▸ **To do**
Render every line of the listing below as a Markdown table with two columns, "Row" for the row number and "Entry" for the line, leaving out any blank lines.

****************

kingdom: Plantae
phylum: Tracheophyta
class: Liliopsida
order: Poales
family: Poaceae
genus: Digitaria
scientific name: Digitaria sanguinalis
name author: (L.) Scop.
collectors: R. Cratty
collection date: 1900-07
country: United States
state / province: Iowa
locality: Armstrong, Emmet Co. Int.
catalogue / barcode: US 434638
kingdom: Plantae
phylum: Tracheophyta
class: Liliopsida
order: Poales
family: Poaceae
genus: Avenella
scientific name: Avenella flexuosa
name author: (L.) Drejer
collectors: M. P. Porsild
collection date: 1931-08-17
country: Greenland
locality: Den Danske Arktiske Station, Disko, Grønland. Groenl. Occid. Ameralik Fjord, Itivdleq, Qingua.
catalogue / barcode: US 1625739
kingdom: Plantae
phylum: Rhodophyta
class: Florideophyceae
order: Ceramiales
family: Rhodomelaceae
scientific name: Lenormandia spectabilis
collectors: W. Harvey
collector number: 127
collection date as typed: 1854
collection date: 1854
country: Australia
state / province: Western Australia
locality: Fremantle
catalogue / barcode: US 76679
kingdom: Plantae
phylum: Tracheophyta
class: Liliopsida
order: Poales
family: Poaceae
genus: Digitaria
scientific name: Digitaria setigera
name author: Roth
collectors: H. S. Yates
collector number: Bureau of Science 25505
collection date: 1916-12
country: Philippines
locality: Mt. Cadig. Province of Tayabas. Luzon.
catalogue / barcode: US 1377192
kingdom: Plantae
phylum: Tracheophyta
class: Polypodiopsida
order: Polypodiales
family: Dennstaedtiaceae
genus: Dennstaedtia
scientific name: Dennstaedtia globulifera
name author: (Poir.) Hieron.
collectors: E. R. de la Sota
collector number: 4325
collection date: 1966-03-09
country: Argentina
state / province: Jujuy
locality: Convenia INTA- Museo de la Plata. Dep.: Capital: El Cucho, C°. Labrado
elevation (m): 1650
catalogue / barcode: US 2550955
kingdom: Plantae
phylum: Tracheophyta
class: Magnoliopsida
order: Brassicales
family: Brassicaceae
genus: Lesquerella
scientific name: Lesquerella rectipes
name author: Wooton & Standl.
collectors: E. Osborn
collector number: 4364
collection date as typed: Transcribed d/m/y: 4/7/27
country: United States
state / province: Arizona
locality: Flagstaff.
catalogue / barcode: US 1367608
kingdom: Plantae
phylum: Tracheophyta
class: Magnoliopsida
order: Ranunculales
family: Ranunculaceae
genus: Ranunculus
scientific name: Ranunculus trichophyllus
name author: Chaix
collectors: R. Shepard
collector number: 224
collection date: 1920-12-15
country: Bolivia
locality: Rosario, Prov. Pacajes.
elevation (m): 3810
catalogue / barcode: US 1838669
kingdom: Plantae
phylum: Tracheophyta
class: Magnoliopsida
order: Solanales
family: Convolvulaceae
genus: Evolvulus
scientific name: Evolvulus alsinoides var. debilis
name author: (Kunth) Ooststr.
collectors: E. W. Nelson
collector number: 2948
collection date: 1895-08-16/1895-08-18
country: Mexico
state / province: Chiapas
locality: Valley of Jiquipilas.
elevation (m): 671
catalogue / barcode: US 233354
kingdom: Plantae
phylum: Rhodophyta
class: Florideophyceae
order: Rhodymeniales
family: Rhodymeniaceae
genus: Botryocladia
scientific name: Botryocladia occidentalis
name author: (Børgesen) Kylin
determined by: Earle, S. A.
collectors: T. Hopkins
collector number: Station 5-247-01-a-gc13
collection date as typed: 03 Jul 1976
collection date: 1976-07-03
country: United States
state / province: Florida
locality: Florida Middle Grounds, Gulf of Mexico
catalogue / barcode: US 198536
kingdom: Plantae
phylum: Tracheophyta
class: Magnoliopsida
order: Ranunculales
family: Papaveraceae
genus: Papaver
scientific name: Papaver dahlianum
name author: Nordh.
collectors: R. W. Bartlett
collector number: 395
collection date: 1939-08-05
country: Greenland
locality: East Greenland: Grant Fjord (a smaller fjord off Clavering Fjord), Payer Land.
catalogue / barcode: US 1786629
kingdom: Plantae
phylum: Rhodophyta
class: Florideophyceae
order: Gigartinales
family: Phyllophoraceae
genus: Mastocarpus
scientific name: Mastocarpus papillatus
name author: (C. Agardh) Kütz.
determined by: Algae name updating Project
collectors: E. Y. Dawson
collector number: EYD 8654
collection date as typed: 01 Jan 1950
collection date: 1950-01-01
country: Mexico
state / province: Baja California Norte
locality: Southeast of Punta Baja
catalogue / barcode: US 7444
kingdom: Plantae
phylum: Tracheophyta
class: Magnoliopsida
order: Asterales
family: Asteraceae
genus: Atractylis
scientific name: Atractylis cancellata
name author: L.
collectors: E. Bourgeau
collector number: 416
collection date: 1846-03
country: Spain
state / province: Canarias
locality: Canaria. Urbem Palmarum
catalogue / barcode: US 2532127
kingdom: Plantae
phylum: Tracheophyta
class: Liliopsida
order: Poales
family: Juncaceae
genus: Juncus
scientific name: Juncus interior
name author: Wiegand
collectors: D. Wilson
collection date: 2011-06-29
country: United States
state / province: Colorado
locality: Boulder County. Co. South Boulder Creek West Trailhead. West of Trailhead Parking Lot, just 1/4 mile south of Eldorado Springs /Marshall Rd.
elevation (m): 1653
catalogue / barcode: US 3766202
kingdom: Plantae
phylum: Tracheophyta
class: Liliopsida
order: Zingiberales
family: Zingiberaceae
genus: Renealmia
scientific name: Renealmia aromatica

****************

▸ **Task response**
| Row | Entry |
|---|---|
| 1 | kingdom: Plantae |
| 2 | phylum: Tracheophyta |
| 3 | class: Liliopsida |
| 4 | order: Poales |
| 5 | family: Poaceae |
| 6 | genus: Digitaria |
| 7 | scientific name: Digitaria sanguinalis |
| 8 | name author: (L.) Scop. |
| 9 | collectors: R. Cratty |
| 10 | collection date: 1900-07 |
| 11 | country: United States |
| 12 | state / province: Iowa |
| 13 | locality: Armstrong, Emmet Co. Int. |
| 14 | catalogue / barcode: US 434638 |
| 15 | kingdom: Plantae |
| 16 | phylum: Tracheophyta |
| 17 | class: Liliopsida |
| 18 | order: Poales |
| 19 | family: Poaceae |
| 20 | genus: Avenella |
| 21 | scientific name: Avenella flexuosa |
| 22 | name author: (L.) Drejer |
| 23 | collectors: M. P. Porsild |
| 24 | collection date: 1931-08-17 |
| 25 | country: Greenland |
| 26 | locality: Den Danske Arktiske Station, Disko, Grønland. Groenl. Occid. Ameralik Fjord, Itivdleq, Qingua. |
| 27 | catalogue / barcode: US 1625739 |
| 28 | kingdom: Plantae |
| 29 | phylum: Rhodophyta |
| 30 | class: Florideophyceae |
| 31 | order: Ceramiales |
| 32 | family: Rhodomelaceae |
| 33 | scientific name: Lenormandia spectabilis |
| 34 | collectors: W. Harvey |
| 35 | collector number: 127 |
| 36 | collection date as typed: 1854 |
| 37 | collection date: 1854 |
| 38 | country: Australia |
| 39 | state / province: Western Australia |
| 40 | locality: Fremantle |
| 41 | catalogue / barcode: US 76679 |
| 42 | kingdom: Plantae |
| 43 | phylum: Tracheophyta |
| 44 | class: Liliopsida |
| 45 | order: Poales |
| 46 | family: Poaceae |
| 47 | genus: Digitaria |
| 48 | scientific name: Digitaria setigera |
| 49 | name author: Roth |
| 50 | collectors: H. S. Yates |
| 51 | collector number: Bureau of Science 25505 |
| 52 | collection date: 1916-12 |
| 53 | country: Philippines |
| 54 | locality: Mt. Cadig. Province of Tayabas. Luzon. |
| 55 | catalogue / barcode: US 1377192 |
| 56 | kingdom: Plantae |
| 57 | phylum: Tracheophyta |
| 58 | class: Polypodiopsida |
| 59 | order: Polypodiales |
| 60 | family: Dennstaedtiaceae |
| 61 | genus: Dennstaedtia |
| 62 | scientific name: Dennstaedtia globulifera |
| 63 | name author: (Poir.) Hieron. |
| 64 | collectors: E. R. de la Sota |
| 65 | collector number: 4325 |
| 66 | collection date: 1966-03-09 |
| 67 | country: Argentina |
| 68 | state / province: Jujuy |
| 69 | locality: Convenia INTA- Museo de la Plata. Dep.: Capital: El Cucho, C°. Labrado |
| 70 | elevation (m): 1650 |
| 71 | catalogue / barcode: US 2550955 |
| 72 | kingdom: Plantae |
| 73 | phylum: Tracheophyta |
| 74 | class: Magnoliopsida |
| 75 | order: Brassicales |
| 76 | family: Brassicaceae |
| 77 | genus: Lesquerella |
| 78 | scientific name: Lesquerella rectipes |
| 79 | name author: Wooton & Standl. |
| 80 | collectors: E. Osborn |
| 81 | collector number: 4364 |
| 82 | collection date as typed: Transcribed d/m/y: 4/7/27 |
| 83 | country: United States |
| 84 | state / province: Arizona |
| 85 | locality: Flagstaff. |
| 86 | catalogue / barcode: US 1367608 |
| 87 | kingdom: Plantae |
| 88 | phylum: Tracheophyta |
| 89 | class: Magnoliopsida |
| 90 | order: Ranunculales |
| 91 | family: Ranunculaceae |
| 92 | genus: Ranunculus |
| 93 | scientific name: Ranunculus trichophyllus |
| 94 | name author: Chaix |
| 95 | collectors: R. Shepard |
| 96 | collector number: 224 |
| 97 | collection date: 1920-12-15 |
| 98 | country: Bolivia |
| 99 | locality: Rosario, Prov. Pacajes. |
| 100 | elevation (m): 3810 |
| 101 | catalogue / barcode: US 1838669 |
| 102 | kingdom: Plantae |
| 103 | phylum: Tracheophyta |
| 104 | class: Magnoliopsida |
| 105 | order: Solanales |
| 106 | family: Convolvulaceae |
| 107 | genus: Evolvulus |
| 108 | scientific name: Evolvulus alsinoides var. debilis |
| 109 | name author: (Kunth) Ooststr. |
| 110 | collectors: E. W. Nelson |
| 111 | collector number: 2948 |
| 112 | collection date: 1895-08-16/1895-08-18 |
| 113 | country: Mexico |
| 114 | state / province: Chiapas |
| 115 | locality: Valley of Jiquipilas. |
| 116 | elevation (m): 671 |
| 117 | catalogue / barcode: US 233354 |
| 118 | kingdom: Plantae |
| 119 | phylum: Rhodophyta |
| 120 | class: Florideophyceae |
| 121 | order: Rhodymeniales |
| 122 | family: Rhodymeniaceae |
| 123 | genus: Botryocladia |
| 124 | scientific name: Botryocladia occidentalis |
| 125 | name author: (Børgesen) Kylin |
| 126 | determined by: Earle, S. A. |
| 127 | collectors: T. Hopkins |
| 128 | collector number: Station 5-247-01-a-gc13 |
| 129 | collection date as typed: 03 Jul 1976 |
| 130 | collection date: 1976-07-03 |
| 131 | country: United States |
| 132 | state / province: Florida |
| 133 | locality: Florida Middle Grounds, Gulf of Mexico |
| 134 | catalogue / barcode: US 198536 |
| 135 | kingdom: Plantae |
| 136 | phylum: Tracheophyta |
| 137 | class: Magnoliopsida |
| 138 | order: Ranunculales |
| 139 | family: Papaveraceae |
| 140 | genus: Papaver |
| 141 | scientific name: Papaver dahlianum |
| 142 | name author: Nordh. |
| 143 | collectors: R. W. Bartlett |
| 144 | collector number: 395 |
| 145 | collection date: 1939-08-05 |
| 146 | country: Greenland |
| 147 | locality: East Greenland: Grant Fjord (a smaller fjord off Clavering Fjord), Payer Land. |
| 148 | catalogue / barcode: US 1786629 |
| 149 | kingdom: Plantae |
| 150 | phylum: Rhodophyta |
| 151 | class: Florideophyceae |
| 152 | order: Gigartinales |
| 153 | family: Phyllophoraceae |
| 154 | genus: Mastocarpus |
| 155 | scientific name: Mastocarpus papillatus |
| 156 | name author: (C. Agardh) Kütz. |
| 157 | determined by: Algae name updating Project |
| 158 | collectors: E. Y. Dawson |
| 159 | collector number: EYD 8654 |
| 160 | collection date as typed: 01 Jan 1950 |
| 161 | collection date: 1950-01-01 |
| 162 | country: Mexico |
| 163 | state / province: Baja California Norte |
| 164 | locality: Southeast of Punta Baja |
| 165 | catalogue / barcode: US 7444 |
| 166 | kingdom: Plantae |
| 167 | phylum: Tracheophyta |
| 168 | class: Magnoliopsida |
| 169 | order: Asterales |
| 170 | family: Asteraceae |
| 171 | genus: Atractylis |
| 172 | scientific name: Atractylis cancellata |
| 173 | name author: L. |
| 174 | collectors: E. Bourgeau |
| 175 | collector number: 416 |
| 176 | collection date: 1846-03 |
| 177 | country: Spain |
| 178 | state / province: Canarias |
| 179 | locality: Canaria. Urbem Palmarum |
| 180 | catalogue / barcode: US 2532127 |
| 181 | kingdom: Plantae |
| 182 | phylum: Tracheophyta |
| 183 | class: Liliopsida |
| 184 | order: Poales |
| 185 | family: Juncaceae |
| 186 | genus: Juncus |
| 187 | scientific name: Juncus interior |
| 188 | name author: Wiegand |
| 189 | collectors: D. Wilson |
| 190 | collection date: 2011-06-29 |
| 191 | country: United States |
| 192 | state / province: Colorado |
| 193 | locality: Boulder County. Co. South Boulder Creek West Trailhead. West of Trailhead Parking Lot, just 1/4 mile south of Eldorado Springs /Marshall Rd. |
| 194 | elevation (m): 1653 |
| 195 | catalogue / barcode: US 3766202 |
| 196 | kingdom: Plantae |
| 197 | phylum: Tracheophyta |
| 198 | class: Liliopsida |
| 199 | order: Zingiberales |
| 200 | family: Zingiberaceae |
| 201 | genus: Renealmia |
| 202 | scientific name: Renealmia aromatica |